Demand indicators matter because the January window failed. Three scheduled mainboard IPOs postponed after anchor books came back undersubscribed. The SME segment continued issuing, but grey market premiums compressed to single digits, suggesting retail participation dried up. This week's dual launch tests whether allocators will pay for earnings visibility in a macro environment where the Reserve Bank of India held rates steady and fiscal spending remains constrained ahead of state elections. If either offering prices at the upper band and lists above issue price, the underwriting calendar through March will fill quickly.
The revival also changes the venture exit math. Late-stage funds holding positions in companies that filed draft prospectuses in Q4 2024 now have a live comparable set for valuation discussions. Secondary sale components in both CMR Green and Hexagon Nutrition offerings will establish clearing prices for similar asset profiles. Pre-IPO investors in renewable infrastructure and pharmaceutical supply chains should note: if these issues trade flat or down in the first week, subsequent filings will reprice downward by 15% to 20% to ensure allocation. The window for exiting at 2023 valuations closes fast.
Operators should track three events. First, anchor allocation results release 48 hours before the retail subscription window opens, typically late Tuesday or early Wednesday this week. Undersubscription there kills momentum. Second, grey market premium trends in the 72 hours surrounding listing day indicate whether flippers dominate the orderbook or longer-term holders are building positions. Third, watch for SEBI filing activity in the next 10 days—if four or more new draft prospectuses appear, underwriters believe the window will hold through quarter-end.

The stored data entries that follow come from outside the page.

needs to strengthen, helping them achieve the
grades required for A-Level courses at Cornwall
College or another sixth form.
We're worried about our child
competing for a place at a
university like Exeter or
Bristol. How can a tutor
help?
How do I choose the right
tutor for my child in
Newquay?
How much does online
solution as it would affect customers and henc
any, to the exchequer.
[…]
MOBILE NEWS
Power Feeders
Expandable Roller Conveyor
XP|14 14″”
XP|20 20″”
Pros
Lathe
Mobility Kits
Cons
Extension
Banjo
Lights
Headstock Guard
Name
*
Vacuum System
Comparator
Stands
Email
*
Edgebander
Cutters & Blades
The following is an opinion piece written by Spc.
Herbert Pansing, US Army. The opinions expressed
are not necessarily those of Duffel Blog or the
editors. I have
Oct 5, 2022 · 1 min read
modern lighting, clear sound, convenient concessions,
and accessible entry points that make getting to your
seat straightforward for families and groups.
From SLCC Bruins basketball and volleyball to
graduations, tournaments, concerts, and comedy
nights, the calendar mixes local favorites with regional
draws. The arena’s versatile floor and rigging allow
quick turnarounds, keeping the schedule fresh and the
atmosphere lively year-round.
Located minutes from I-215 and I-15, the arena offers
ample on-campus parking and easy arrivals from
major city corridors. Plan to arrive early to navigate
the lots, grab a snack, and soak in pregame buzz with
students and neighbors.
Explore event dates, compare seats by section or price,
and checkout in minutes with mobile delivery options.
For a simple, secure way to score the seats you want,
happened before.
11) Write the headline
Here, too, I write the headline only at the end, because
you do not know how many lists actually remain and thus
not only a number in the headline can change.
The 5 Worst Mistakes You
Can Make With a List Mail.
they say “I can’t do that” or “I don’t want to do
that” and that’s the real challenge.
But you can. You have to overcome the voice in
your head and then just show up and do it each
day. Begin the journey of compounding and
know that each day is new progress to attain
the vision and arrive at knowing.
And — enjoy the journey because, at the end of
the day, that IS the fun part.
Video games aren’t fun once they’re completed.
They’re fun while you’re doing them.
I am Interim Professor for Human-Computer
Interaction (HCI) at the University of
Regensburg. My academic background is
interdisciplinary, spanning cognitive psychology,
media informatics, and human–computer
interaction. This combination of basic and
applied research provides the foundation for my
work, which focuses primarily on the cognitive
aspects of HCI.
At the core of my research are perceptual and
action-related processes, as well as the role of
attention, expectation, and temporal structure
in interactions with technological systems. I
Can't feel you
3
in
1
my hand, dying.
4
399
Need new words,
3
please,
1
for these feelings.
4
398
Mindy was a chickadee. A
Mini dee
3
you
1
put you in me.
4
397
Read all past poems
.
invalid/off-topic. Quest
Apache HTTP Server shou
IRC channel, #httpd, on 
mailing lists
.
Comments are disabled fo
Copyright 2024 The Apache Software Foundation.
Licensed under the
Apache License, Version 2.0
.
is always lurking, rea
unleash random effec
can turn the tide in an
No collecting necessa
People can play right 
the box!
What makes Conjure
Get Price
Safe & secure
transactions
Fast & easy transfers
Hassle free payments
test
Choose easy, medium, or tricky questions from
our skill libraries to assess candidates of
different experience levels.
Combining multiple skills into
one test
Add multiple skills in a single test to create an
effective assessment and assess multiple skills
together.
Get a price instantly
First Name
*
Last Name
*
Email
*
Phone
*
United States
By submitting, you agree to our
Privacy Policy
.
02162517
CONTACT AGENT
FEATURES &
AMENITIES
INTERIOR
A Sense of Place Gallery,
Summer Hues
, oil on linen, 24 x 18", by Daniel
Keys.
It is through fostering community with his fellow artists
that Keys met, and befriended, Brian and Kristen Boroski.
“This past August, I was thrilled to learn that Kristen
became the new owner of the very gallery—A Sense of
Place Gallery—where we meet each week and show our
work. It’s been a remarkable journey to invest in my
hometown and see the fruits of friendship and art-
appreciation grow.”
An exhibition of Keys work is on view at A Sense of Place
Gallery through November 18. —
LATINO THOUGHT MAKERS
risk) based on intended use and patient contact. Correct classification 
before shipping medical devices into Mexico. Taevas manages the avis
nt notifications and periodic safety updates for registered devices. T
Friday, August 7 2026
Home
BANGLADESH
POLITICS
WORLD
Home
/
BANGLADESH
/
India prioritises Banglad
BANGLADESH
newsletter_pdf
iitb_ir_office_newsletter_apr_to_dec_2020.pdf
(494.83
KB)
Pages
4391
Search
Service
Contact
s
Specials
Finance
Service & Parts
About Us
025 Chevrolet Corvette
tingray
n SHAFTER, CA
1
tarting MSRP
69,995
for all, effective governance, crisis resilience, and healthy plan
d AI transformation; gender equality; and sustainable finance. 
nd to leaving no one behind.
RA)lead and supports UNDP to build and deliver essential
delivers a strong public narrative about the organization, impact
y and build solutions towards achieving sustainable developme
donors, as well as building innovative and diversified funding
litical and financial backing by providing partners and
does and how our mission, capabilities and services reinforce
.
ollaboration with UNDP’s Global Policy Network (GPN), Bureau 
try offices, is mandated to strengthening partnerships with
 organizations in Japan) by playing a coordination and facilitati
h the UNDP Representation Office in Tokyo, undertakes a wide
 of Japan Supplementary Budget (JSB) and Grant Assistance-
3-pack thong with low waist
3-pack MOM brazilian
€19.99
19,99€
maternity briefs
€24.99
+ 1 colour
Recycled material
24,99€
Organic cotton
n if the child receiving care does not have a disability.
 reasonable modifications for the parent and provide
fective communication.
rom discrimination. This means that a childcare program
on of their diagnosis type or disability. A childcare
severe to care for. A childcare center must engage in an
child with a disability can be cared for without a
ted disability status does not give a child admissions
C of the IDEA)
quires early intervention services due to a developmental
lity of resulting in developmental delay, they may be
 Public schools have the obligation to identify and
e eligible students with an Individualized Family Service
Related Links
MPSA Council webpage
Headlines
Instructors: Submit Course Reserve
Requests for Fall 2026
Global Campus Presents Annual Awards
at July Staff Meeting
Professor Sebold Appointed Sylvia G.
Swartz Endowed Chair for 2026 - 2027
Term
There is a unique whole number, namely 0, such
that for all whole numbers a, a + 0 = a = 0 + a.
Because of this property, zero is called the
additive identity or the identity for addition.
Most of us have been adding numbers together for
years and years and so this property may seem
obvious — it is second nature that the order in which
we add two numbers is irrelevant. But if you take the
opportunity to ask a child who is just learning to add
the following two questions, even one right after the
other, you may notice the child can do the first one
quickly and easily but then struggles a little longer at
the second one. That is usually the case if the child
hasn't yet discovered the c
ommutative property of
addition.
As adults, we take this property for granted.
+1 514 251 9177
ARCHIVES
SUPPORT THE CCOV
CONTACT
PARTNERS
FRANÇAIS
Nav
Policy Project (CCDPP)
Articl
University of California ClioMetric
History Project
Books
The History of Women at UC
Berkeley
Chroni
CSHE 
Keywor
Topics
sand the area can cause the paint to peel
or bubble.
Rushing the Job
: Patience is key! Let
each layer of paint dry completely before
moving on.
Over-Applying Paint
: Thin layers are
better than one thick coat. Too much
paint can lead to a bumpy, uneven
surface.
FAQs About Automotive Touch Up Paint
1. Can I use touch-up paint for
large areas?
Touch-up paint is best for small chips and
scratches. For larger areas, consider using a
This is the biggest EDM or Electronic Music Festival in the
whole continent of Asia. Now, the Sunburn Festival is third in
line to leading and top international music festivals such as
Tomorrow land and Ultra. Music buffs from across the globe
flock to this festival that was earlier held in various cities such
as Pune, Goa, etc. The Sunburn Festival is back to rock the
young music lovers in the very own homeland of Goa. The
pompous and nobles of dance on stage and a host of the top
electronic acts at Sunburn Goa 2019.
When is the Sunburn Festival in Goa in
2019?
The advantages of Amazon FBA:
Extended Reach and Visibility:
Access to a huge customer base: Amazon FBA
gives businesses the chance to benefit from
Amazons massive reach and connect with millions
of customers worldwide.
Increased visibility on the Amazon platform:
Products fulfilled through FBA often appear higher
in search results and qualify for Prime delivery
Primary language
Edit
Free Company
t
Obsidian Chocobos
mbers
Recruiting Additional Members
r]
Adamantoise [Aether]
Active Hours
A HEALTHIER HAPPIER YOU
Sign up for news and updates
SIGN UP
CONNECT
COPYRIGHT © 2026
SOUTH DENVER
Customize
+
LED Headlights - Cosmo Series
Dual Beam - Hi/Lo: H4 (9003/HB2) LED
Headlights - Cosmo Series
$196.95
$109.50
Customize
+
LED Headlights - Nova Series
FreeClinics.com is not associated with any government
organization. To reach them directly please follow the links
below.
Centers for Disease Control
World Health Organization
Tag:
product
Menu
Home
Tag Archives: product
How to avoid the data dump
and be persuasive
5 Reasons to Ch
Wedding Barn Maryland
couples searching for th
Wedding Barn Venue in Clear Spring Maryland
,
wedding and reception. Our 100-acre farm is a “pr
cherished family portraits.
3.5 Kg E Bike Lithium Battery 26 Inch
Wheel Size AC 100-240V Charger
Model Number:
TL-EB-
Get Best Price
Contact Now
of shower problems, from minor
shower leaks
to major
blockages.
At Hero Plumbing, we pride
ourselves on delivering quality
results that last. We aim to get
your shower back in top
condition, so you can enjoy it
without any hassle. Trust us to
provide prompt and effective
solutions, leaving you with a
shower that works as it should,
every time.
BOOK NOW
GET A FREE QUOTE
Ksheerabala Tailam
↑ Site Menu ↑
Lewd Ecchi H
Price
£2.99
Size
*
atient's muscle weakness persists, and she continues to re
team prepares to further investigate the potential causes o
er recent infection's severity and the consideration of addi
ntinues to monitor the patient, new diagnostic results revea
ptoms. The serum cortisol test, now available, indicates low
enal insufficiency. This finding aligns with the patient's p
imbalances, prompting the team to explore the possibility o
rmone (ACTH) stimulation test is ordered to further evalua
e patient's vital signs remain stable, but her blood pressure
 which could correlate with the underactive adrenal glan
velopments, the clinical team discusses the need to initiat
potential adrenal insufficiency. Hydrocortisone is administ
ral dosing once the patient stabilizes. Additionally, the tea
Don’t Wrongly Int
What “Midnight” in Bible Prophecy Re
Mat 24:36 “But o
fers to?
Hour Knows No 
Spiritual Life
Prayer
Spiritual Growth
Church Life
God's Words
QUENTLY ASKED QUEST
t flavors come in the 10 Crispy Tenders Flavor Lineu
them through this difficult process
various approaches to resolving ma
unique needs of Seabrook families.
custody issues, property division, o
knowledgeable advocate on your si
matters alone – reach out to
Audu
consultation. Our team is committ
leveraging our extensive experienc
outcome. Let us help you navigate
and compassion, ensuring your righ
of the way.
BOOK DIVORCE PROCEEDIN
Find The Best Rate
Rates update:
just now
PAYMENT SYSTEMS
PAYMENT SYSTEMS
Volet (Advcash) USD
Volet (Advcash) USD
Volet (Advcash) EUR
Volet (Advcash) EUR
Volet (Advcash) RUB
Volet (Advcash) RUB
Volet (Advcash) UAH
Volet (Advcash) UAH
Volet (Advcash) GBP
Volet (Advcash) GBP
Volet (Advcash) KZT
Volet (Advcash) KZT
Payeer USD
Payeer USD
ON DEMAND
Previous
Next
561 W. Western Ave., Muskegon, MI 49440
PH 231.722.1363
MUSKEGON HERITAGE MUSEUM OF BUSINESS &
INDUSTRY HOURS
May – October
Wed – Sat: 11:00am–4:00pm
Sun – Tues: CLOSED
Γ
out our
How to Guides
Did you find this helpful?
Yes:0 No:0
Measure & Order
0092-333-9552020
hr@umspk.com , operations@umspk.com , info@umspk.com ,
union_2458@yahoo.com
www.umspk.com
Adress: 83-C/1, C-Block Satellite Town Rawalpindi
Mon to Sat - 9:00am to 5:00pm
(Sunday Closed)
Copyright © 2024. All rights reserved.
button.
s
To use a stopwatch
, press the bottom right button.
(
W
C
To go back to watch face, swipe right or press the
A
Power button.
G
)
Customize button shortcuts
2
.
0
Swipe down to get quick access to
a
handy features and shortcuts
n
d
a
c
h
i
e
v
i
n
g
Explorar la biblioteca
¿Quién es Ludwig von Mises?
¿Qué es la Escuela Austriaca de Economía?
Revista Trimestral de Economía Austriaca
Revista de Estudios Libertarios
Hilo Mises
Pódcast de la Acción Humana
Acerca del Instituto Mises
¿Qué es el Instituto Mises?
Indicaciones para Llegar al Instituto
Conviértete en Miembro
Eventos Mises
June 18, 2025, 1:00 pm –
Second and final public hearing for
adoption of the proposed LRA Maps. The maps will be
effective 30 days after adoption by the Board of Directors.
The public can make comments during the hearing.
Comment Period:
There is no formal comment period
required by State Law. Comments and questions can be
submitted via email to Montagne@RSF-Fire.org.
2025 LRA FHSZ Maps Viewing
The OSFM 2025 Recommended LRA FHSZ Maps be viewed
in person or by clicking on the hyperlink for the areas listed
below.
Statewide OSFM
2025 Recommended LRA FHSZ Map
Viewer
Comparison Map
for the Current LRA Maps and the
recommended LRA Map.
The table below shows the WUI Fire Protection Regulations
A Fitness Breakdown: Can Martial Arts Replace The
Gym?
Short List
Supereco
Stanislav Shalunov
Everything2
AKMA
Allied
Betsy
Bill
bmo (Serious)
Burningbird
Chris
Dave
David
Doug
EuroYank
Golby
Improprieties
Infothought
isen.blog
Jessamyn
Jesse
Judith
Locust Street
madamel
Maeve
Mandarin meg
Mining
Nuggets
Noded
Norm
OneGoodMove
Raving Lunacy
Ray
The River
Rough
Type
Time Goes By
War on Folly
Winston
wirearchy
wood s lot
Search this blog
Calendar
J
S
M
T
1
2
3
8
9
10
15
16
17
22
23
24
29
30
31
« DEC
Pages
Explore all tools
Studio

The SME issue opening this week remains unnamed in public disclosures, but the BSE SME platform shows one technology services company in the final approval stage. That segment's performance diverged from mainboard in Q4, with median listing gains of 22% against mainboard's 8%, suggesting retail capital migrated downmarket when institutional issues stalled. If that pattern holds, the SME listing may outperform the mainboard pair, which would be the wrong signal for capital formation at scale.